***
Сцена отсвечивала изумрудно-зеленым во мраке заполненного до отказа Дворца спорта. Над сценой, как огромный призрак, развернулось во всю ширь полотно экрана, по сравнению с которым экран кинотеатра «Рекс» тянул от силы на почтовую марку. «Сюда», «сюда» – живой щит из молодцов Калиньяка окружил меня плотным кольцом у самого входа.
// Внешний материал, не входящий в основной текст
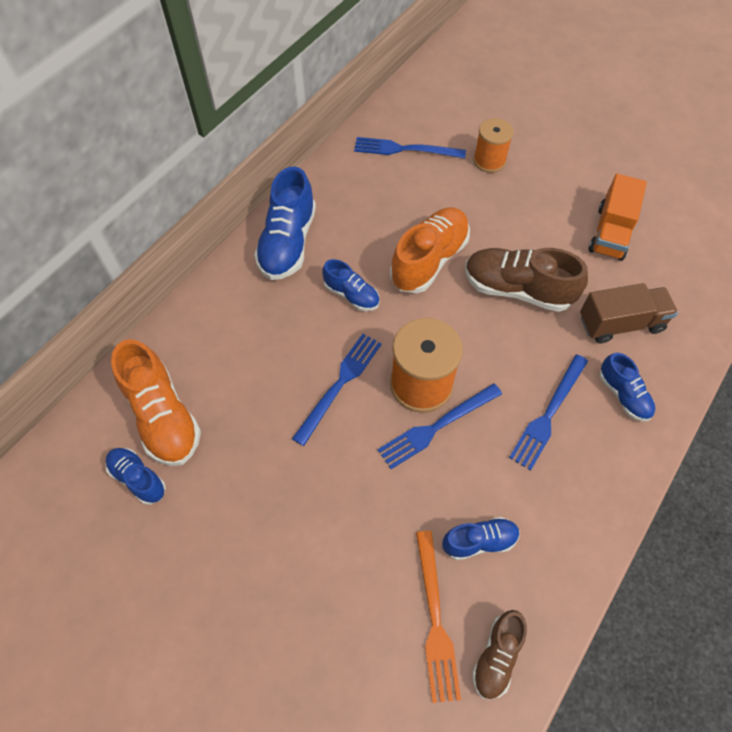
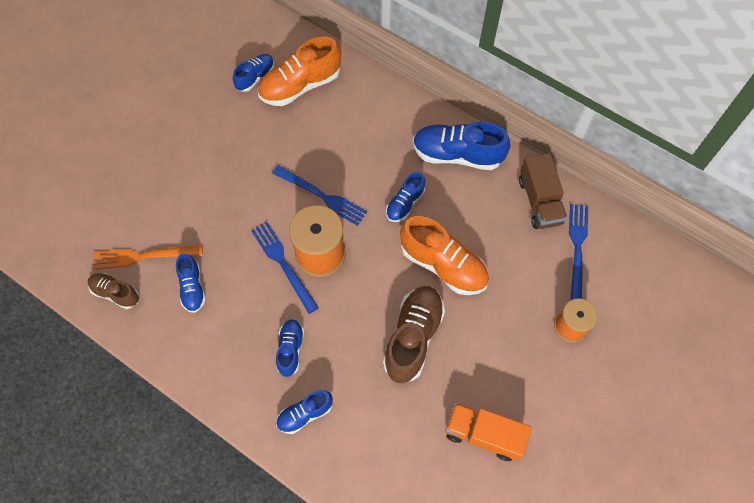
camera: 90 degrees right, 5 degrees up
blue fork [509,354,588,471] -> blue shoe [276,319,304,377]
brown truck [580,283,678,343] -> brown truck moved to [519,153,567,229]

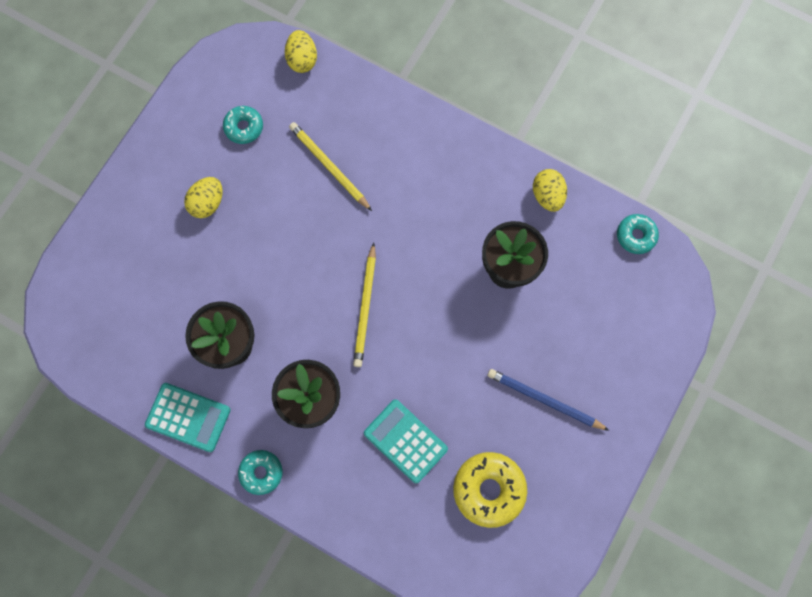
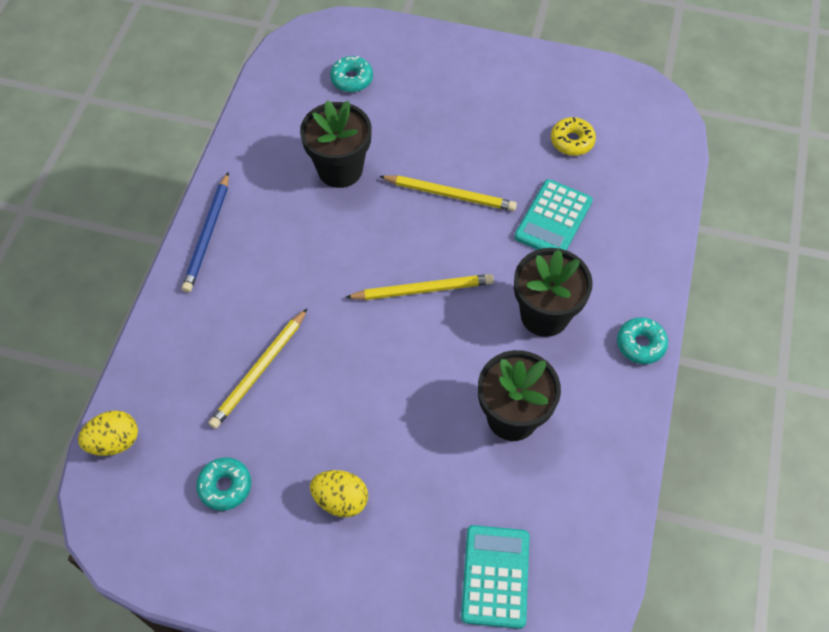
camera: 105 degrees left, 15 degrees down
turquoise calculator [145,383,231,452] -> turquoise calculator moved to [461,525,530,629]
yellow donut [453,452,527,528] -> yellow donut [551,117,596,156], size x0.60
blue pencil [487,369,610,431] -> blue pencil moved to [182,172,229,293]
yellow egg [533,169,567,212] -> none
turquoise donut [617,214,659,254] -> turquoise donut moved to [330,56,373,92]
none -> yellow pencil [379,175,517,211]

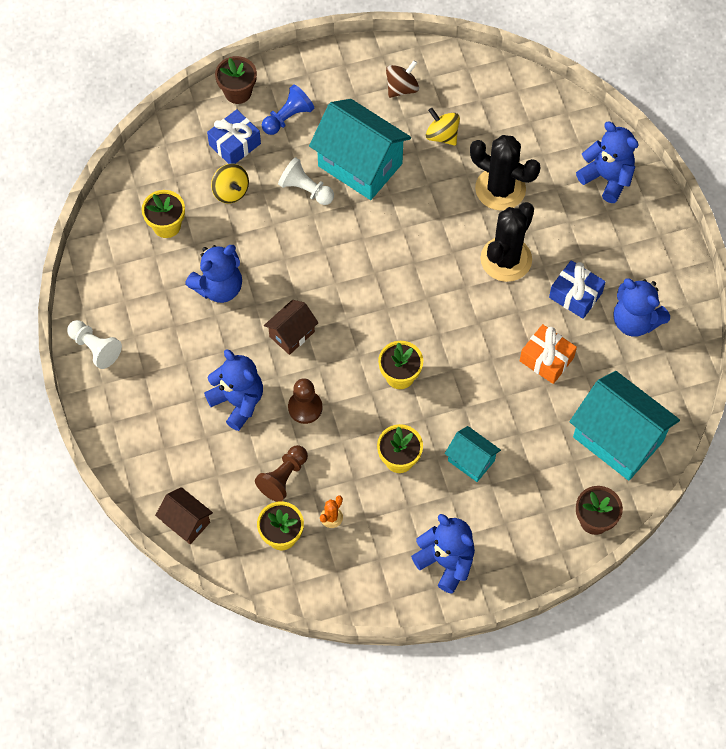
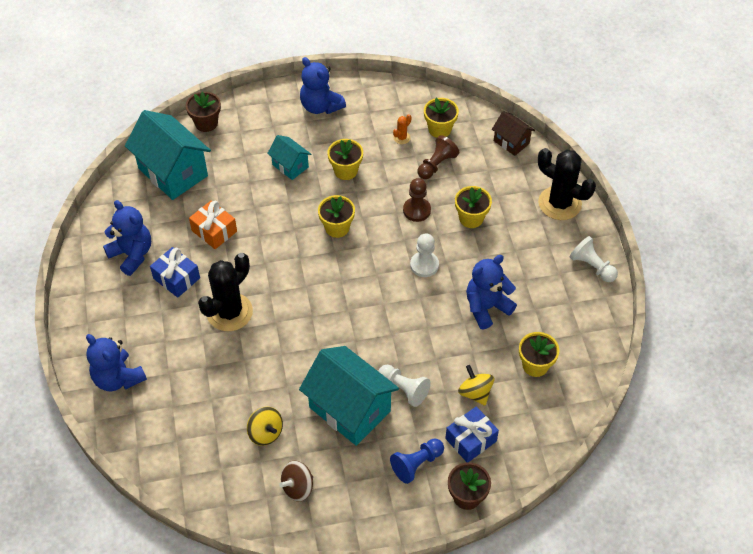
camera: 175 degrees left, 10 degrees down
blue teddy bear [204,349,263,431] -> yellow flower pot [455,186,492,228]
brown house [264,300,319,355] -> white pawn [410,233,439,277]
black cactus [470,135,540,211] -> black cactus moved to [538,148,596,220]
Калиньяк заранее подготовил своих приятелей-регбистов: Шеза, нападающего, Ламезона, полузащитника, Риста, защитника, Бонно, правого крайнего, и еще десяток любителей овального мяча: двухметровая стена проглотила Ж. Л. В. и наглухо закрылась, сдерживая напор толпы... Обходные пути, коридоры и, наконец, убежище в гримерке. Долгожданное спокойствие! То, которое торопишься найти, нырнув вниз головой в пушечное жерло.
– Разве я вам не обещала всю мировую любовь, мой мальчик?
Насмешливый голос Королевы Забо в тишине помещения.
– Все в порядке?
Мои ребра можно склевать по кусочкам, мои кишки вывернули наизнанку, ноги как складной метр, от барабанных перепонок – одни лохмотья, сознание собственной бессознательности меня оглушает, но я полагаю, что все в порядке. Все в порядке... как всегда.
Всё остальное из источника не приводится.